Ce qui retient d'abord, c'est le rapport à l'intime. Beaucoup de jeunes cinéastes filment la subjectivité comme un dossier d'intentions, saturé de signes explicatifs. Devisha semble préférer une voie plus sensible. Ses films laissent de la place aux hésitations, aux ambiguïtés de l'espace, aux affects qui ne se nomment pas d'emblée. Cette retenue donne à son cinéma une vibration particulière, à mi-chemin entre le drame et le fantastique, sans qu'il soit toujours nécessaire de choisir entre les deux.

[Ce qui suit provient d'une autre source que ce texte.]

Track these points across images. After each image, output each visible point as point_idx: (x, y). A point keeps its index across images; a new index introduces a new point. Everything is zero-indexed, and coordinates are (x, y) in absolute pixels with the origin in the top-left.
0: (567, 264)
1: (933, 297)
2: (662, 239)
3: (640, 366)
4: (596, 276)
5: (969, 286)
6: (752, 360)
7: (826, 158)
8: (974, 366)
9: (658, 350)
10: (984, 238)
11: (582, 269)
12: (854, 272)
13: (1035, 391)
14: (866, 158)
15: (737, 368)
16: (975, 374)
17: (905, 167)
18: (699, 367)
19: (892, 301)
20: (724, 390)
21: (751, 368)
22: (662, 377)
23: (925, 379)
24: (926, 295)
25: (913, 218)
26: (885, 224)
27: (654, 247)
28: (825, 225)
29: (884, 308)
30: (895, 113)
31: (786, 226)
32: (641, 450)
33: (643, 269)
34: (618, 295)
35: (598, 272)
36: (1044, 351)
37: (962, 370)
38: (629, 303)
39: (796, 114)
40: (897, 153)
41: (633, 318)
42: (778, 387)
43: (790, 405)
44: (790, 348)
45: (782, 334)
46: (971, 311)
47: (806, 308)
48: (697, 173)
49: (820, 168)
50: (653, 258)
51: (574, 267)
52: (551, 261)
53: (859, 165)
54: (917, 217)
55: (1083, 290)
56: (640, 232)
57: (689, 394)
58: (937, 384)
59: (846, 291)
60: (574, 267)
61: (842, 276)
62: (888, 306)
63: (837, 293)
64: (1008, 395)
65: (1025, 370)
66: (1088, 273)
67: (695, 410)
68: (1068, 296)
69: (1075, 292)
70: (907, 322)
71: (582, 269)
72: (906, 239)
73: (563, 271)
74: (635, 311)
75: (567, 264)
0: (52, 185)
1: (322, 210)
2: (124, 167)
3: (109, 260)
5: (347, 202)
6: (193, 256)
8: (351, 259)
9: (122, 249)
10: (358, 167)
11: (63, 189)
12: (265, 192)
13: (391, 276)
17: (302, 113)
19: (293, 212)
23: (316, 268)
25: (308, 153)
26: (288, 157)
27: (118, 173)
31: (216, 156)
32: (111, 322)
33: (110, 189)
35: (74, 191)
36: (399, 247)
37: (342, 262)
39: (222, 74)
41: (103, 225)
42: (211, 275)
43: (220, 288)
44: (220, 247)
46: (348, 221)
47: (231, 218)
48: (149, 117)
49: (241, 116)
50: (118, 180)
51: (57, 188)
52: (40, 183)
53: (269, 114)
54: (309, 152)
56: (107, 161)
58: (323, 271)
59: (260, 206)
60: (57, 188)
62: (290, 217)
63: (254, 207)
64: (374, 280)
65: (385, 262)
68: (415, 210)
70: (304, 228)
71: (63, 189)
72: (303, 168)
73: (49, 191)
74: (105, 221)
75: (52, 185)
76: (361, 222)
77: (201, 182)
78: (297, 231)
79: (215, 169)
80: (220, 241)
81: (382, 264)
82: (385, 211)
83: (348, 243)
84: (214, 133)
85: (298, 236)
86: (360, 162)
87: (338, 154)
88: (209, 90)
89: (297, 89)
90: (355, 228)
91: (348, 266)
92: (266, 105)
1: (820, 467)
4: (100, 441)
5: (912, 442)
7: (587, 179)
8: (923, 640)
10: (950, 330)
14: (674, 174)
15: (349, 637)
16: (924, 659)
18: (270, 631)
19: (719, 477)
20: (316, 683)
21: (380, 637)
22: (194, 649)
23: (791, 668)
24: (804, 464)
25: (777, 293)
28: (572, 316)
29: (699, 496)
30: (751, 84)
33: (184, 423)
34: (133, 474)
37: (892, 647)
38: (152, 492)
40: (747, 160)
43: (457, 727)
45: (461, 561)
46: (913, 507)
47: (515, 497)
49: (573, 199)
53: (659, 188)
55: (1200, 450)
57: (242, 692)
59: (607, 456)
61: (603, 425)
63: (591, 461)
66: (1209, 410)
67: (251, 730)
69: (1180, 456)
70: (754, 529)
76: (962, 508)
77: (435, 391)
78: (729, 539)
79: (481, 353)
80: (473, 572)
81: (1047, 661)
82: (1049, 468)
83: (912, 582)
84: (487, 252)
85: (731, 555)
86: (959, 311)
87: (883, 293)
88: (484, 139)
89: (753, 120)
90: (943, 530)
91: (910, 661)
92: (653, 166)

Le fait qu'elle travaille depuis l'Australie compte aussi. Ce n'est pas seulement une donnée biographique. Le cinéma australien récent offre souvent des espaces où le climat, l'isolement, la texture sociale et le rapport au territoire jouent un rôle profond, même à petite échelle. Chez Devisha, on retrouve cette conscience des lieux. Ils ne servent pas de fond neutre. Ils influencent la circulation des corps, la qualité des silences, la façon dont un personnage peut ou non s'orienter dans sa propre vie.

Son geste s'inscrit bien dans les années 2010 et années 2020, période où le court métrage retrouve une vraie liberté formelle. Ce qui la distingue, toutefois, c'est une absence assez bienvenue de démonstration. Elle ne force pas l'étrangeté pour paraître audacieuse. Elle la laisse sourdre d'une situation, d'un cadre, d'un détail sonore ou d'un léger déséquilibre entre ce qui est montré et ce qui est compris. Cette méthode est plus exigeante, parce qu'elle suppose une confiance dans l'intelligence du spectateur.

Il faut également noter son sens de la durée brève. Faire court ne consiste pas à résumer. Cela consiste à choisir exactement ce qui doit demeurer visible. Devisha paraît avoir ce sens de la coupe. Ses films semblent avancer avec précision, sans graisse inutile, mais sans brutalité non plus. Une scène a le temps de respirer. Un geste a le temps de troubler. Un motif peut revenir assez pour charger l'ensemble sans devenir un signal clignotant.

Pour CaSTV, cette qualité importe beaucoup. Dans les marges du cinéma de genre, les formes les plus intéressantes ne sont pas toujours celles qui affichent immédiatement leur appartenance. Tritia Devisha paraît travailler cette zone de porosité où l'expérience affective peut basculer vers l'inquiétant sans cesser d'être profondément humaine. C'est une manière féconde de penser le trouble contemporain, loin des automatismes du jumpscare ou de l'allégorie épaisse.

On retiendra donc une cinéaste de la nuance tendue. Une cinéaste pour qui la brièveté n'est pas une limitation mais une discipline, et pour qui l'étrange n'a de force qu'à condition de naître du réel le plus finement observé. Dans un paysage saturé d'images pressées d'expliquer leur propre importance, cette économie du trouble vaut déjà signature.